Quindi, ad esempio, nell’ipotesi di una causa riguardante la materia locatizia trattata con rito ordinario ed evidentemente non oggetto del provvedimento di trasformazione del rito nelle forme speciali ex art. 426 c.p.c., laddove la sentenza risulti notificata ritualmente, la eventuale impugnazione dovrà essere effettuata notificando la citazione in appello e depositando l’atto notificato entro, comunque,  i 30 giorni dalla stessa notifica della decisione in primo grado.

Nello stesso termine di 30 giorni dovrà essere depositato l’atto di appello e notificato lo stesso contestualmente al pedissequo decreto di fissazione dell’udienza di prima comparizione sempreché, ovviamente, il Giudice non abbia trasformato il rito ex art. 427 c.p.c. per essere stata la causa introdotta con ricorso (rito speciale) anziché con citazione (rito ordinario).

È inutile ricordare che il principio di  ultrattività del rito operi, come detto, in caso di trattazione della causa con rito ordinario anziché speciale e viceversa.

Trattasi di conclusioni, queste, del tutto consolidate nella giurisprudenza di legittimità, citandosi, ex pluribus, oltre le S.U. di cui si è detto, anche, di recente, Cass. S.U. 21675 e 22848/2013, Cass. 15897/2014, Cass. 1148/2015 e, da ultimo, Cass. 23/02/2017 n° 4716.

Mette conto di rilevare, a tal riguardo, come specificato in particolare  da Cass. 1148/2015, nonché da Cass. S.U. 21675/13, Cass. S.U. 22848/13, l’esistenza di una eccezione al principio identificata  esclusivamente in ipotesi di impugnazioni delle delibere delle assemblee condominiali, opinandosi la perfetta fungibilità tra atto errato (ricorso) ed atto corretto (citazione): in tal caso la decadenza è impedita già con il deposito del ricorso secondo la disciplina propria dell’atto errato.

Stesse considerazioni vanno sviluppate in relazione alla opposizione a decreto ingiuntivo ; sicchè allorquando occorre utilizzare tale strumento per la contestazione di una pretesa afferente un rapporto di lavoro o di locazione, il modello introduttivo concretamente azionato con citazione anziché ricorso (trattandosi di materia soggetta al rito speciale di cui agli artt. 413 c.p.c. e segg.) può considerarsi equipollente e, quindi, validamente provato a condizione che essa sia notificata e depositata (iscritta a ruolo) nel termine di 40 giorni dalla notifica del decreto ingiuntivo, pena, in difetto, l’inammissibilità della opposizione e conferma del decreto opposto.

Problemi da risolvere:
1. Rispondi a queste domande sul testo sul rito processuale:
(a) Entro quanti giorni dalla notifica del decreto ingiuntivo va notificata e depositata l'opposizione proposta con citazione anziché con ricorso?
(b) In quale ipotesi è identificata esclusivamente l'eccezione al principio?
(c) Quale decisione della Cassazione viene citata "da ultimo"?
2. Riprendi il testo sul rito processuale dopo la sua ultima frase e continualo con un breve paragrafo.
Il materiale che segue non ha alcun legame con il testo sul rito processuale.

Dati grezzi:

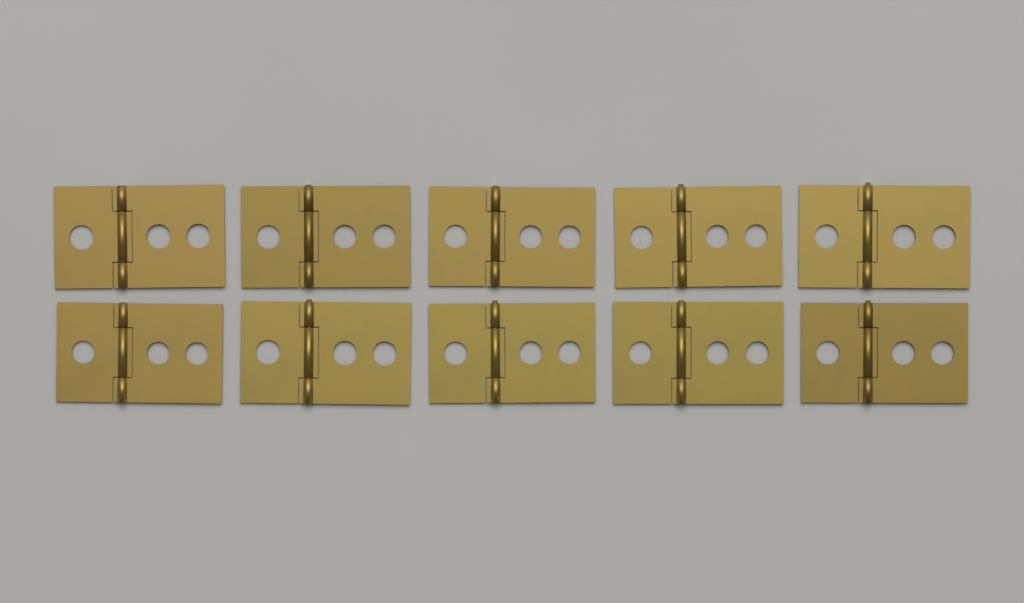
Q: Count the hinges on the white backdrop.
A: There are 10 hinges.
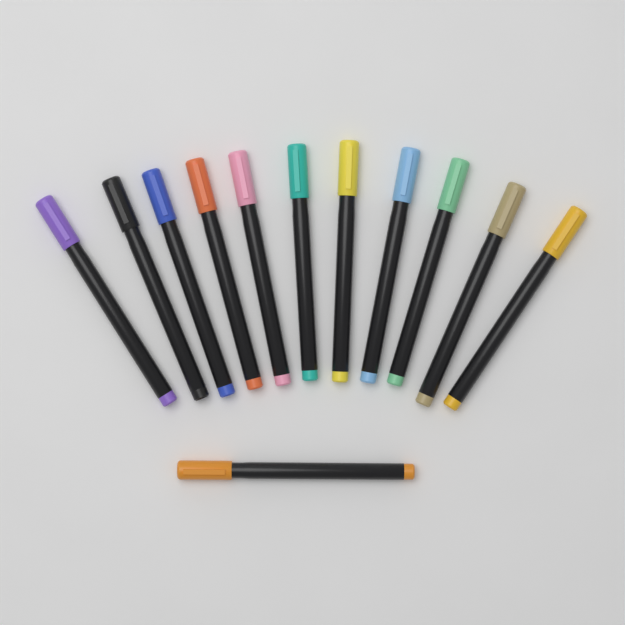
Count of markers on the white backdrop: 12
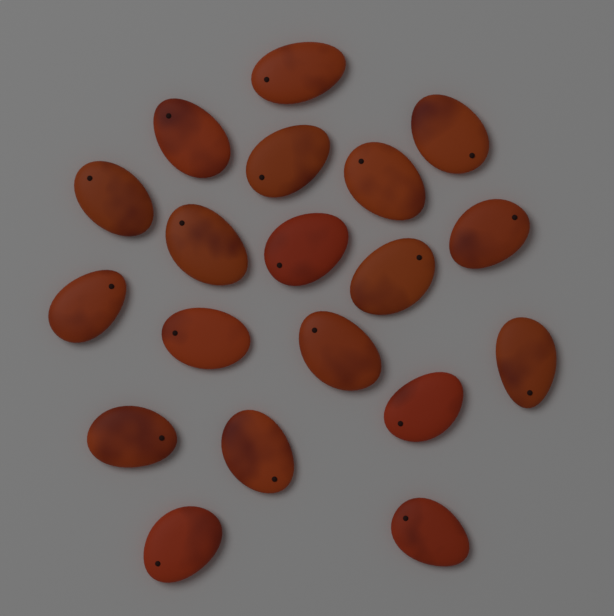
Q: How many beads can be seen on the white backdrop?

Risposte:
1.
(a) Entro 40 giorni.
(b) Nelle impugnazioni delle delibere delle assemblee condominiali.
(c) Cass. 23/02/2017 n° 4716.

2.
Così si è espresso, da ultimo, il Tribunale di Civitavecchia, con sentenza del 30/03/2017 n° 316, in un caso in cui era stata proposta erroneamente opposizione ad un decreto ingiuntivo, ottenuto dal creditore in materia locatizia sottoposta, ex art. 447 bis c.p.c., al rito del lavoro, con citazione anziché con ricorso. Ed invero, detta citazione era stata notificata al creditore ma iscritta a ruolo oltre il termine di cui all’art. 641 c.p.c., con conseguente inammissibilità della opposizione. In pratica, solo con il deposito entro il termine di cui all’art. 641 c.p.c. della citazione già notificata, potrebbe essere recuperato, per così dire, l’errore della scelta del modello formale dell’atto introduttivo.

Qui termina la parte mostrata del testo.